Last week, organisations across the UK took part in Children’s Mental Health Week: an initiative that has been running since 2015. Sadly, we know that children in care are particularly at risk of poor mental health. Almost half of children in care have a diagnosable mental health disorder (compared to 10% of the general child population) and two-thirds have special educational needs. Quite rightly, the issue of children’s mental health is receiving increasing government attention. But what we need to ensure is that the young people’s mental health services – particularly for those who are care-experienced – do not drop off a cliff when they hit 18.

“When I was an inpatient in CAMHS [Child and Adolescent Mental Health Services] as a child – the majority of the other kids there were also children in care”, says Zahra, one of our Policy Forum members from Manchester, “Clearly, trauma and poor mental health affect a disproportionate percentage of care-experienced people, and this doesn’t stop being the case when we become adults.

“This Children’s Mental Health Week, we mustn’t forget that when children become adults, our issues don’t magically disappear. Especially for care-experienced people, the change in support you get once you hit 18 can have a profound effect on mental health. The transition to adulthood needs to be much smoother.”

Mental health needs do not disappear with adulthood 

The prevalence of mental health disorders among children in care is generally reflected in NHS services. Social work referral pathways and designated looked-after children nurses mean that those in care will often (though of course not always) get priority access to CAMHS. This is not to say that such services are perfect – indeed, many members of our Policy Forum were not satisfied with the mental health care they received as children – but there is at least a recognition from service providers that children in care need some sort of priority support.
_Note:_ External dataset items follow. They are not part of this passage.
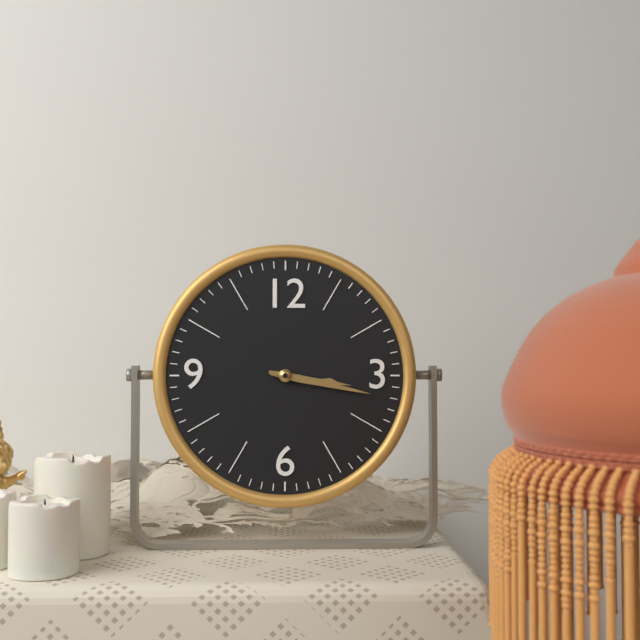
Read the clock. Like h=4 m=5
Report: h=3 m=17
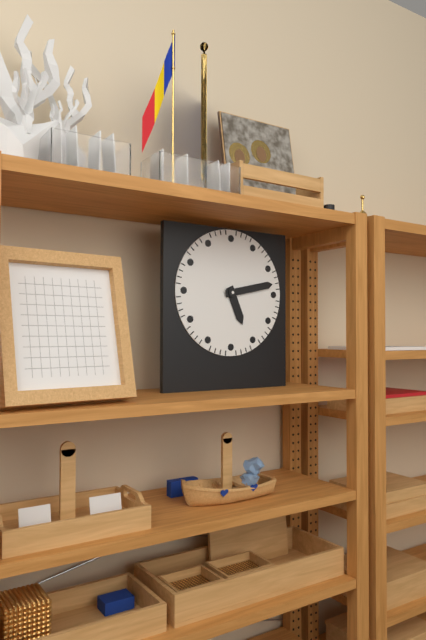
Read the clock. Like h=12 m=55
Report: h=5 m=13
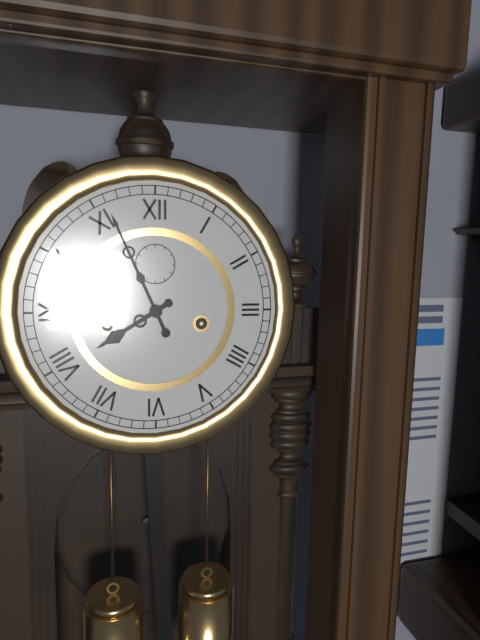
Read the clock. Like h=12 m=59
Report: h=7 m=56
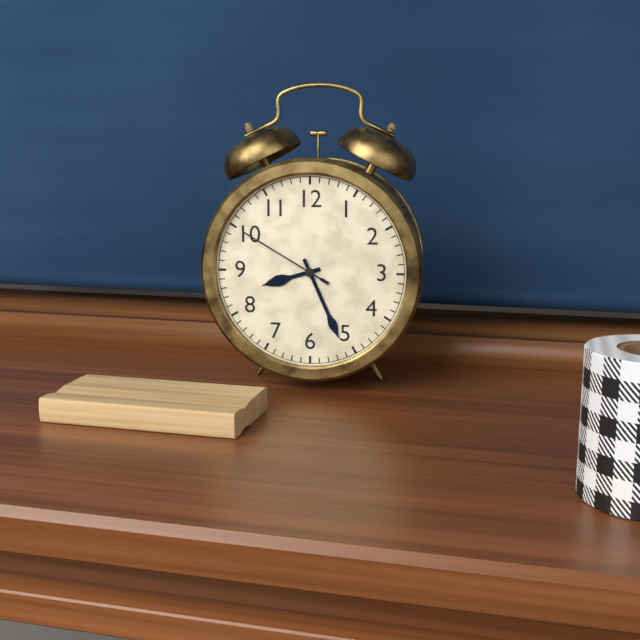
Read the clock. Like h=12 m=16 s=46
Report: h=8 m=26 s=50
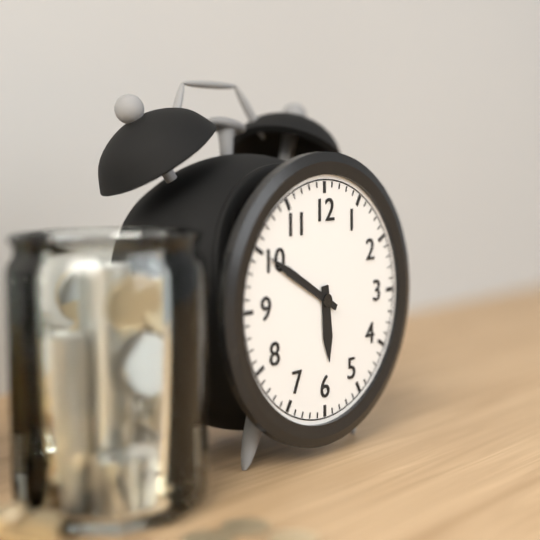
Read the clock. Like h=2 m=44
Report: h=5 m=50
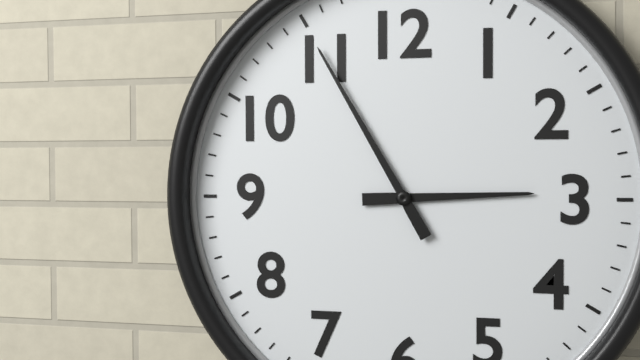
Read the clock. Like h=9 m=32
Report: h=2 m=55
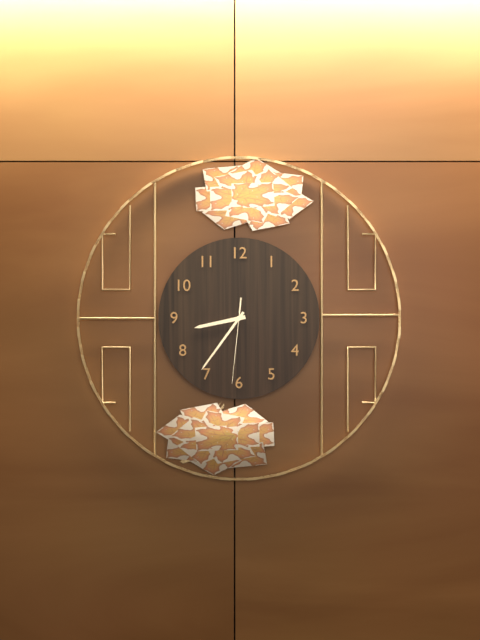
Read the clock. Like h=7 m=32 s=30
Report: h=8 m=36 s=31
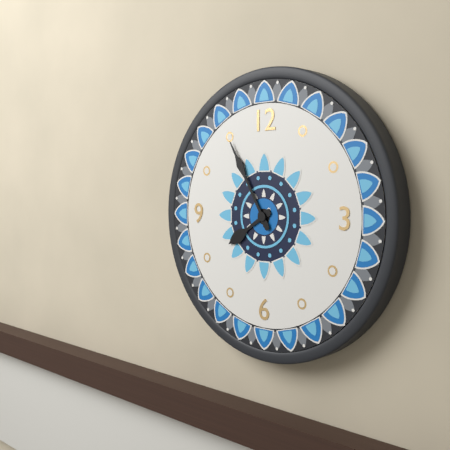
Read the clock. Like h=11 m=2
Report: h=7 m=55
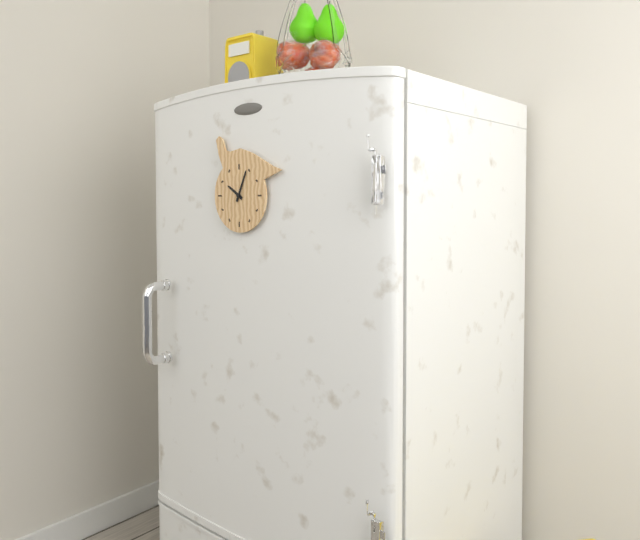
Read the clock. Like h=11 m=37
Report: h=10 m=4
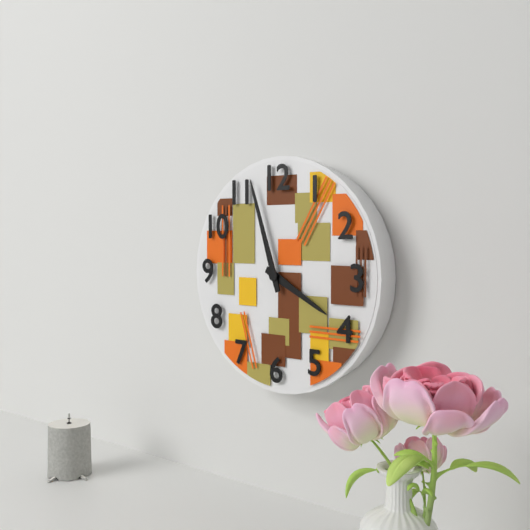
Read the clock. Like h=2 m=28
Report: h=3 m=57
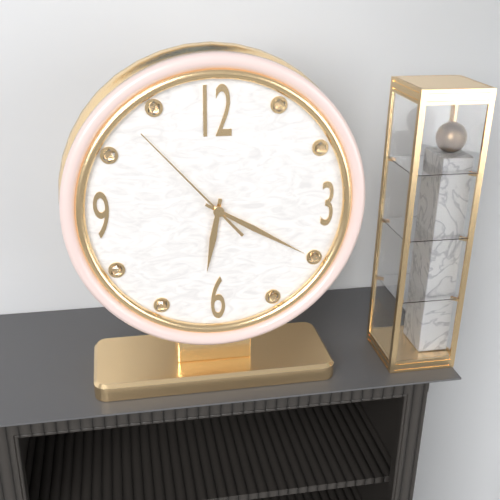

Sadly, similar referral pathways are generally not available for care leavers. The transition from CAMHS to adult mental health services is not a smooth one. Care leavers must join the (very long) queue along with everyone else. In a system where care-experienced children receive specialised mental health support, the arguments against care-experienced adults receiving ‘special treatment’ do not stack up. What’s more, by halting specialist provision at the age of 18 – when care leavers are very often plunged into independence quite suddenly – we reinforce the feeling amongst the care-experienced community that corporate parenting stops at adulthood. That’s not how parenting is supposed to work. 

Offering adequate support is not special treatment, but good parenting 

The good news is, the care-experienced members of our nationwide Policy Forum believe they have an answer. Costing a barely noticeable fraction of the overall mental health budget, local authorities across the country could employ NHS counsellors to work specifically with care leavers. There would of course be an element of triage, with external referrals made for more specialist cases, but care leavers who need it would receive the trauma-informed, accessible talking therapy that they deserve as a minimum. By integrating mental health services into the leaving care offer, care-experienced young adults would not only face shorter waiting times, but would receive a service that better understands them and some of the unique issues that come with trauma and being in care. 

Children enter the care system to be, in the state’s own language, ‘looked after’. There is no doubt that this is a complex task, and efforts are clearly being made to ensure that the mental health needs of children in care are addressed. But these issues don’t go away in adulthood – often independence can lead to a whole new range of issues. That’s why we’re calling for specialist mental health provision for care leavers. We don’t think that’s special treatment – we think that’s just good (corporate) parenting.